PASSAGE SHOWN
+---+

Timeline: since 1831
1831
LaGrange Female Academy is chartered.
1847
Renamed LaGrange Female Institute, the school officially begins awarding collegiate degrees.
1849
The college moves down Broad Street to its current location on the Hill, acquiring a large home on the spot where Smith Hall now stands.
1856
The Methodist Episcopal Church South takes ownership of the college.
1860
The impressive College Building (which housed classrooms, labs, library and auditorium) is ravaged by a fire caused by a traveling musician.
1889
Water pipes and electric lights are installed on campus.
1911
Harriet Hawkes Hall joins other campus facilities. It contains dormitory rooms, a large gymnasium and a swimming pool holding 30,000 gallons of water.
1934
LaGrange Female College is renamed LaGrange College.
1941
College students rally around the war effort, knitting blankets and scarves and making bandages.
1945
Thanks largely to meeting the $500,000 endowment benchmark, LaGrange College receives full accreditation from the Southern Association of Colleges and Schools.

+---+

THE DATA
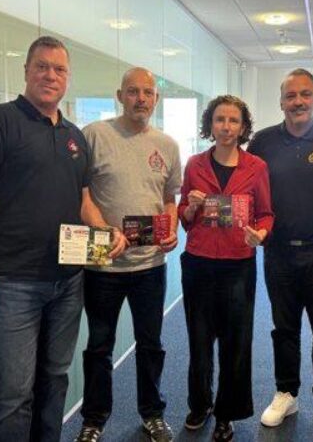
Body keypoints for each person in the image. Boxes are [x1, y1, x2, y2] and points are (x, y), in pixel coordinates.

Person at [0, 36, 90, 442]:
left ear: (68, 78)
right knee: (15, 393)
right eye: (42, 66)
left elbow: (83, 201)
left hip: (68, 280)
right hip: (13, 283)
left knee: (55, 379)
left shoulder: (74, 136)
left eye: (60, 69)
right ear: (27, 71)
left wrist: (107, 233)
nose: (51, 75)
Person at [75, 67, 181, 442]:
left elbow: (169, 198)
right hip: (103, 266)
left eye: (147, 92)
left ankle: (152, 413)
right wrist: (105, 230)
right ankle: (93, 418)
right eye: (133, 91)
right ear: (119, 96)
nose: (141, 98)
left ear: (156, 99)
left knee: (151, 344)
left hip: (150, 267)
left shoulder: (167, 144)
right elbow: (82, 194)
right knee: (99, 347)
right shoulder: (95, 135)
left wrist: (172, 227)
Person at [247, 68, 313, 441]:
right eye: (291, 96)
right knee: (284, 329)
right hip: (278, 254)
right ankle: (287, 392)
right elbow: (249, 195)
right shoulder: (261, 142)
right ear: (281, 102)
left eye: (305, 95)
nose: (298, 102)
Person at [178, 95, 274, 441]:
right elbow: (185, 219)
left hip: (238, 265)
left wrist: (259, 234)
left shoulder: (256, 167)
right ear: (210, 125)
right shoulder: (194, 165)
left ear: (243, 126)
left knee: (235, 343)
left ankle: (225, 414)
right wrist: (189, 207)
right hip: (199, 264)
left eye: (234, 121)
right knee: (199, 340)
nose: (226, 127)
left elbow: (265, 213)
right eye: (220, 120)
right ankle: (199, 404)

+---+

ASSIGNMENT 1
List every name the LaGrange College timeline gives for the school.
ASSIGNMENT 2
Carry the LaGrange College timeline forward with new entries after 1945.
The rows have no connection to the LaGrange College timeline.

REPLY 1
- LaGrange Female Academy
- LaGrange Female Institute
- LaGrange Female College
- LaGrange College

REPLY 2
1949
The Quillian Building opens and serves as the first library building on campus.
1953
LaGrange College officially becomes co-educational.
1961
All women on dates are still required to have signed “date permits” and permission from their parents if they are going out with men who are not LaGrange students.
1963
A gift of Callaway Foundation, Inc., the new Banks Library provides five times the space of its former location in the Quillian Building.
1969
Margin of Distinction Program begins its nine-year process of $9 million of campus improvements, including Henry Residence Hall, Callaway Science Building, Price Theater and the purchase of Sunny Gables.
1970
Historic 119-year-old Dobbs Hall destroyed by fire, the second disaster on the site.
1973
A two-year nursing program and the master of education degree are established.
1982
Named in honor of a LaGrange native and nationally acclaimed artist, the Lamar Dodd Art Center opens, providing a facility able to attract the best art students and to exhibit the college’s growing art collection.
1992
Campus size doubles with a Callaway Foundation, Inc., donation of land and facilities.
1996
Athletes headed for the Centennial Olympic Games in Atlanta reside and train at the College; the campus hosts the U.S. Olympic Race Walk Trials.
1999
The Servant-Leadership Initiative is begun with a grant from the Bradley Turner Foundation.
2000
Cleaveland Field, the latest of a series of athletic facility improvements, opens.
2001
The First January Interim Term sends students to Greece, Great Britain and other destinations for a month of in-depth exploration.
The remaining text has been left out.